§ **Task prompt**:
Copy every one of the entries below word for word, without changing anything.

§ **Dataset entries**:
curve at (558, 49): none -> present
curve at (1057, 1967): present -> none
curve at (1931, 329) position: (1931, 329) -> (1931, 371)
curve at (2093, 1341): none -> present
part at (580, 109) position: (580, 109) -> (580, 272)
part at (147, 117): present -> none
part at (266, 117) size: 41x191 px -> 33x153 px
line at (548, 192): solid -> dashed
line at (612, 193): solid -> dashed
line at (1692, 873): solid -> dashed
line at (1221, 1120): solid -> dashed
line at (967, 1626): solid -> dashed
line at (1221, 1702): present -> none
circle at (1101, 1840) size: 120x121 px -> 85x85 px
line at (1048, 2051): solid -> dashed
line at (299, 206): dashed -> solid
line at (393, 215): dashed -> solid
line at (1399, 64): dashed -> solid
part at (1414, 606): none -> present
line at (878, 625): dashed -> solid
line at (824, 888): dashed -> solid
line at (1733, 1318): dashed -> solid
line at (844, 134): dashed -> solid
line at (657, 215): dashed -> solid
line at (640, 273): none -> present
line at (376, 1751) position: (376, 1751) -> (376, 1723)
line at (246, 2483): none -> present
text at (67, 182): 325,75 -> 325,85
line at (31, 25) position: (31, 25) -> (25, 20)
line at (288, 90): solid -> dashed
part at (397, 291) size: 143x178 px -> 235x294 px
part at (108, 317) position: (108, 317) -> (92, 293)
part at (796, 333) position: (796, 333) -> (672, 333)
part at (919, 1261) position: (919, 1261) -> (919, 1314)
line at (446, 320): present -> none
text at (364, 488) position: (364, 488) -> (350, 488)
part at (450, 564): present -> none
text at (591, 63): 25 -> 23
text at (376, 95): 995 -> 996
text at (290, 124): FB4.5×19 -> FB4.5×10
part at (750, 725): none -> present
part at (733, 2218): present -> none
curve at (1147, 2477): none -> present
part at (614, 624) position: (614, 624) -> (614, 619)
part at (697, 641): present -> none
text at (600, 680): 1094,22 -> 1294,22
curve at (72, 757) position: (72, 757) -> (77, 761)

§ **Task answer**:
curve at (558, 49): none -> present
curve at (1057, 1967): present -> none
curve at (1931, 329) position: (1931, 329) -> (1931, 371)
curve at (2093, 1341): none -> present
part at (580, 109) position: (580, 109) -> (580, 272)
part at (147, 117): present -> none
part at (266, 117) size: 41x191 px -> 33x153 px
line at (548, 192): solid -> dashed
line at (612, 193): solid -> dashed
line at (1692, 873): solid -> dashed
line at (1221, 1120): solid -> dashed
line at (967, 1626): solid -> dashed
line at (1221, 1702): present -> none
circle at (1101, 1840) size: 120x121 px -> 85x85 px
line at (1048, 2051): solid -> dashed
line at (299, 206): dashed -> solid
line at (393, 215): dashed -> solid
line at (1399, 64): dashed -> solid
part at (1414, 606): none -> present
line at (878, 625): dashed -> solid
line at (824, 888): dashed -> solid
line at (1733, 1318): dashed -> solid
line at (844, 134): dashed -> solid
line at (657, 215): dashed -> solid
line at (640, 273): none -> present
line at (376, 1751) position: (376, 1751) -> (376, 1723)
line at (246, 2483): none -> present
text at (67, 182): 325,75 -> 325,85
line at (31, 25) position: (31, 25) -> (25, 20)
line at (288, 90): solid -> dashed
part at (397, 291) size: 143x178 px -> 235x294 px
part at (108, 317) position: (108, 317) -> (92, 293)
part at (796, 333) position: (796, 333) -> (672, 333)
part at (919, 1261) position: (919, 1261) -> (919, 1314)
line at (446, 320): present -> none
text at (364, 488) position: (364, 488) -> (350, 488)
part at (450, 564): present -> none
text at (591, 63): 25 -> 23
text at (376, 95): 995 -> 996
text at (290, 124): FB4.5×19 -> FB4.5×10
part at (750, 725): none -> present
part at (733, 2218): present -> none
curve at (1147, 2477): none -> present
part at (614, 624) position: (614, 624) -> (614, 619)
part at (697, 641): present -> none
text at (600, 680): 1094,22 -> 1294,22
curve at (72, 757) position: (72, 757) -> (77, 761)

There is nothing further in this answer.